The tempo of cap ex should slow to just 1% growth in 2020, the Conference Board predicts.

Capital spending is the lifeblood of corporate success, but the corpuscles have been flowing slowly lately. Don’t expect much improvement this year.

According to the Conference Board, corporate capital expenditure should inch along at a 1.0% growth rate in 2020, down from 2.3% last year and 6.4% in 2018. After this year, though, the research group believes that cap ex will pick up, along with the overall economy, which has been slowing the past couple of years amid weakness in the manufacturing sector.

The Conference Board anticipates that “the decline in industrial production to ease and eventually bottom out which should lead to improvements in business sentiment and bolster business investment.”

With the US economy growing at only slightly more than 2% post-recession—it expanded 2.3% last year—the appetite among companies to spend heavily on capital goods has been tempered. Certainly, capital spending has sprung back from a slump during the Great Recession, as well as a smaller downdraft amid the 2015-16 mini-recession, induced by a spectacular plunge in oil prices.

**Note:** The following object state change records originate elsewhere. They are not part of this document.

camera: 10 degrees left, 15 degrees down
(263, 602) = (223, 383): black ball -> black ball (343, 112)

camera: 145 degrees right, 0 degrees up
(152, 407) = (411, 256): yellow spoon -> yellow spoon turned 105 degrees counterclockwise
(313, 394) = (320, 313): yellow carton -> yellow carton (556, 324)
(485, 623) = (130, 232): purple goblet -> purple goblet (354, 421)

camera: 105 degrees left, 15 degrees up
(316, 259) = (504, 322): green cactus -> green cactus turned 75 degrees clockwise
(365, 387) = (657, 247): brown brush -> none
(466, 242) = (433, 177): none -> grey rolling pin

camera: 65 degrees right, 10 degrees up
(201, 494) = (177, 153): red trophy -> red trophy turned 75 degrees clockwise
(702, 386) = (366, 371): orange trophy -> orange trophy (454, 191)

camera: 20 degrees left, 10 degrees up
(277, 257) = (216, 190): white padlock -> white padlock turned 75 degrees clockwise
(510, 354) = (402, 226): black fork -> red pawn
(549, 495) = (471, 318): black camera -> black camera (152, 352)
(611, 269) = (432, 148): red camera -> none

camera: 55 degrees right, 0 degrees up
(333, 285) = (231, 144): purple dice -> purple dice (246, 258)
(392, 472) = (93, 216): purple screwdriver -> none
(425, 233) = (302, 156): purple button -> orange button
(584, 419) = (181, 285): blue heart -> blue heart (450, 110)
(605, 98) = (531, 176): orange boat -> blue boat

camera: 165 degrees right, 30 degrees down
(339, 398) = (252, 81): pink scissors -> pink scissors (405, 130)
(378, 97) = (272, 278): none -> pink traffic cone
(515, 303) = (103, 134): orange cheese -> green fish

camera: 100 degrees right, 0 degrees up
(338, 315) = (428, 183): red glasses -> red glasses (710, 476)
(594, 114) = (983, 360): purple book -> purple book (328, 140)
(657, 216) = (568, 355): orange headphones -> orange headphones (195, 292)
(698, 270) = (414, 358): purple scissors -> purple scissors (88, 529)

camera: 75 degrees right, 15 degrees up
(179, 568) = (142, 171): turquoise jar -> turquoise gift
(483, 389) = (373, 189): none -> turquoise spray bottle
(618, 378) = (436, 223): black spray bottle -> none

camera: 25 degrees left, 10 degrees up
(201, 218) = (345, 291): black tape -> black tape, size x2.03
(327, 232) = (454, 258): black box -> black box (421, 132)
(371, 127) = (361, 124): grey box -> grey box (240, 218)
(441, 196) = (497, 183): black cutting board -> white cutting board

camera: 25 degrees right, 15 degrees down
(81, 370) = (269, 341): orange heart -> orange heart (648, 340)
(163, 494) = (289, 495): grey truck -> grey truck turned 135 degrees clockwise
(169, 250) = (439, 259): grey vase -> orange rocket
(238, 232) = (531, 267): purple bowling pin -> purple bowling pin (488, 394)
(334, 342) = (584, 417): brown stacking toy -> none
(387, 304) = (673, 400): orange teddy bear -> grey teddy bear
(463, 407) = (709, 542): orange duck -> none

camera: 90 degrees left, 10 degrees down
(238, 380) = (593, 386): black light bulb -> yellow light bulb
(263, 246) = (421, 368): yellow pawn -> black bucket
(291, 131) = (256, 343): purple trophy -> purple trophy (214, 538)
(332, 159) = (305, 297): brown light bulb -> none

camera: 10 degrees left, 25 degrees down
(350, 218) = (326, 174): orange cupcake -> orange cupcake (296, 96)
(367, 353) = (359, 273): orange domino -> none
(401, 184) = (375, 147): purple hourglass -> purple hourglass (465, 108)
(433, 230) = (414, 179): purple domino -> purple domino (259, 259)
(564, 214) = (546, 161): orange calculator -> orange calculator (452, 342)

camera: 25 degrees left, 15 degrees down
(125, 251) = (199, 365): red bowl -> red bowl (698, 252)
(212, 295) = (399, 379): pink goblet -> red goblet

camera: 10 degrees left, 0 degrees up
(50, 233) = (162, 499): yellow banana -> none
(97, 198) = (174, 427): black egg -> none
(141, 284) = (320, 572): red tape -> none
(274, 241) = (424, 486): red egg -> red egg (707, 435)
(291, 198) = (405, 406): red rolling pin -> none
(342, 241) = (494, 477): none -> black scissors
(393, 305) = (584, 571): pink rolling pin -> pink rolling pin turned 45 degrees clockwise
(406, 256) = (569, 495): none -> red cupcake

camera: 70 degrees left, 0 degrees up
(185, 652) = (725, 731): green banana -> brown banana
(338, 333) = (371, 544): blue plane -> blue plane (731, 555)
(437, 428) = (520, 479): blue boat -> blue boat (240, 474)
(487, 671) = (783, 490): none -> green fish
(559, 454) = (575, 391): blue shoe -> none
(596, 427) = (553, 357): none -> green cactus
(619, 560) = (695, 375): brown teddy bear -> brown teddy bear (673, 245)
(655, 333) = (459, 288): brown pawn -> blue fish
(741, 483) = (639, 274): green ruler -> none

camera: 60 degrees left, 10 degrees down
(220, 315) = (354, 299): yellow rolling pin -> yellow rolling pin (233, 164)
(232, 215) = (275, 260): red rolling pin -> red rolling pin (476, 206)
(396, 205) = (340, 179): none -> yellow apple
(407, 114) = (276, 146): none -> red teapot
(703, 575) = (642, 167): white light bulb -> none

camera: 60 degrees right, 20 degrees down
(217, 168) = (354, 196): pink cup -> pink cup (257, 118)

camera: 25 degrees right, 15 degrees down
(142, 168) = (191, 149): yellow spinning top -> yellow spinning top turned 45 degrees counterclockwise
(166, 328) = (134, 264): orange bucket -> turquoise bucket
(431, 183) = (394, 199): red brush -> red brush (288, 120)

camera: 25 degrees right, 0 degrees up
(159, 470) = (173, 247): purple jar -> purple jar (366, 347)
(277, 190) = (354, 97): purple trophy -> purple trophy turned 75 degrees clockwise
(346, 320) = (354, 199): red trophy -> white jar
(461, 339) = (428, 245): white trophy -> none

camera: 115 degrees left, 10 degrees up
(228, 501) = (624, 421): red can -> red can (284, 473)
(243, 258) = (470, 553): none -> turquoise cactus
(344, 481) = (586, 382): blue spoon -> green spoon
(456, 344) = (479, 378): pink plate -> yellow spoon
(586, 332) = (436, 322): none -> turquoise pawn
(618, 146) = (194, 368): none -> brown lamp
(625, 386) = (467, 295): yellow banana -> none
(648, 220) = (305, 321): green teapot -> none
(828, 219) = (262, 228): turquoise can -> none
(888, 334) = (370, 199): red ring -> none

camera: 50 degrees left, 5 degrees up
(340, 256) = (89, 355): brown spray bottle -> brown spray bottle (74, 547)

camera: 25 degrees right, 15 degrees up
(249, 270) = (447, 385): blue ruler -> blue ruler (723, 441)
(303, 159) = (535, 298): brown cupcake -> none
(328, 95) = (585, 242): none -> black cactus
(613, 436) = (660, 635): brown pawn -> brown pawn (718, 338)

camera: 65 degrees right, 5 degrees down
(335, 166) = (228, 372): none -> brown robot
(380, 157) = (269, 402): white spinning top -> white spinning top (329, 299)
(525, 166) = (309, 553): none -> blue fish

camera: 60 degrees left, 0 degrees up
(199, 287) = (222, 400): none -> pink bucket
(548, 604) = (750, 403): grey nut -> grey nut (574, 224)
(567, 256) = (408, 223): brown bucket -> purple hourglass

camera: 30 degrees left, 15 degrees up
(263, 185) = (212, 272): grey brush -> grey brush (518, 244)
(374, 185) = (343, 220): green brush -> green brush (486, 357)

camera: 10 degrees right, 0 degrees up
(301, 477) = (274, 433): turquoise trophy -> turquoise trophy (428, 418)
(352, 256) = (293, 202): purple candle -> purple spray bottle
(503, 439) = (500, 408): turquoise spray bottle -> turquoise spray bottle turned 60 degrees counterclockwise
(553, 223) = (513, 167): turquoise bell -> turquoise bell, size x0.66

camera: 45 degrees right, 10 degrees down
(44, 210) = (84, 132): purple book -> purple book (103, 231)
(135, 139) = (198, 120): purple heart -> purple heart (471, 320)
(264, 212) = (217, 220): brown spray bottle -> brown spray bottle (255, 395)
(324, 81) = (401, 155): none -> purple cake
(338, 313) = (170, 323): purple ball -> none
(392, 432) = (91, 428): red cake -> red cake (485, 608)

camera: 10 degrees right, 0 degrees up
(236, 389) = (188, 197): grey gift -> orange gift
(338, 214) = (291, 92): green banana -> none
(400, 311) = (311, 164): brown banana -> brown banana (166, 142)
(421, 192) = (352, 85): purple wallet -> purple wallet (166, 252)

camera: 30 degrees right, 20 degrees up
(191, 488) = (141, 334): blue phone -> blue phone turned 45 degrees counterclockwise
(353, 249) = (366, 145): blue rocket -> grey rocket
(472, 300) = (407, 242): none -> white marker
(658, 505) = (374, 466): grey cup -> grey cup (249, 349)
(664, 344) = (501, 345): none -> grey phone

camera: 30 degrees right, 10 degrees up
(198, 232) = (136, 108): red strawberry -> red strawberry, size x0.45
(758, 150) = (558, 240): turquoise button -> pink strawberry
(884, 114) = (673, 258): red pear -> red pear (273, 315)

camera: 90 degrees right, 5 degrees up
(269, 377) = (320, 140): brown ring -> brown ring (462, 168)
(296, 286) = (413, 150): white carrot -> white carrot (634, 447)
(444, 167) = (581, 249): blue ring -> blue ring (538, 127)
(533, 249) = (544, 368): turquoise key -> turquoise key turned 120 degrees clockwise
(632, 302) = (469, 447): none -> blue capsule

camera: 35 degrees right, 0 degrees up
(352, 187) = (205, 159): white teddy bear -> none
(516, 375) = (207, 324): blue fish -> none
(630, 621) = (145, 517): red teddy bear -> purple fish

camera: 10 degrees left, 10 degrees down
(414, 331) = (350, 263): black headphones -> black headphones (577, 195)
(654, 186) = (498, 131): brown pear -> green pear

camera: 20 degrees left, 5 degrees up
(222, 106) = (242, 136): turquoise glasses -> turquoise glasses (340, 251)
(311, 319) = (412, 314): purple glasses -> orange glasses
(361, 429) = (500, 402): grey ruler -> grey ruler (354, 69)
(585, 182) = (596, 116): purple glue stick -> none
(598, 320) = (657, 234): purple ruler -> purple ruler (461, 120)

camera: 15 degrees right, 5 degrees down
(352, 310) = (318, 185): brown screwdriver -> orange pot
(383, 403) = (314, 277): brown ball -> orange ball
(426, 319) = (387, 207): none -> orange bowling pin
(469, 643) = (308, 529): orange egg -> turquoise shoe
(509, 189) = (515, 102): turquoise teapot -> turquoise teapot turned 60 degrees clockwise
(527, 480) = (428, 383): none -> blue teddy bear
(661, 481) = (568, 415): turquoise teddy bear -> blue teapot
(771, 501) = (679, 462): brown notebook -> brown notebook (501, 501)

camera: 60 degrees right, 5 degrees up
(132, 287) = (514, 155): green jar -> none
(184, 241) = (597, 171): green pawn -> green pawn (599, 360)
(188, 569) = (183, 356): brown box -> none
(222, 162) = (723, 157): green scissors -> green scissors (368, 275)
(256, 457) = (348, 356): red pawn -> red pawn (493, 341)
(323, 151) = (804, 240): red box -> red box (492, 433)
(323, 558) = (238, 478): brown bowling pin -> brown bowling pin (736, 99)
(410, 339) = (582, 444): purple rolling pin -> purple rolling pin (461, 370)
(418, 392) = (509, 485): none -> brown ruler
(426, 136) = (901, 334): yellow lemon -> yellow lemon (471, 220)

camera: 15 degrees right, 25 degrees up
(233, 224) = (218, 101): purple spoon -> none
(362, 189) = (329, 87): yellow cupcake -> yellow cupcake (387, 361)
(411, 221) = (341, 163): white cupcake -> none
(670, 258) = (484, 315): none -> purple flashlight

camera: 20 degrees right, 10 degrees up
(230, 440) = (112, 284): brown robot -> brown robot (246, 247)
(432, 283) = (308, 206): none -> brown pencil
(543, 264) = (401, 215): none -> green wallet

Last year, though, cap ex (defined as nondefense capital goods orders excluding aircraft) has taken an erratic path. It was down in four of 2019’s months, with the last drop in December, of almost 1%.

Some of the 2019 trouble came from the General Motors strike and the grounding of the Boeing 737 MAX. Rising labor costs haven’t helped.

The good news is that GM is back to work again, although auto sales are weak worldwide, and the US-China trade war is called off, at least for the moment. At some point, the MAX should return to the air. As Boeing’s largest product, the ending of its production has hurt both the company and the economy.

Nevertheless, the Conference Board projects that consumer spending, which has been the sparkplug of the economy for several years, should soften in 2020 because of a decline in personal income growth. The organization’s report didn’t mention the coronavirus pandemic, which could really harm the global economy.

That said, a turnaround among emerging markets, if not in the developed world, could aid limping US industrial output, as well as the trade war truce.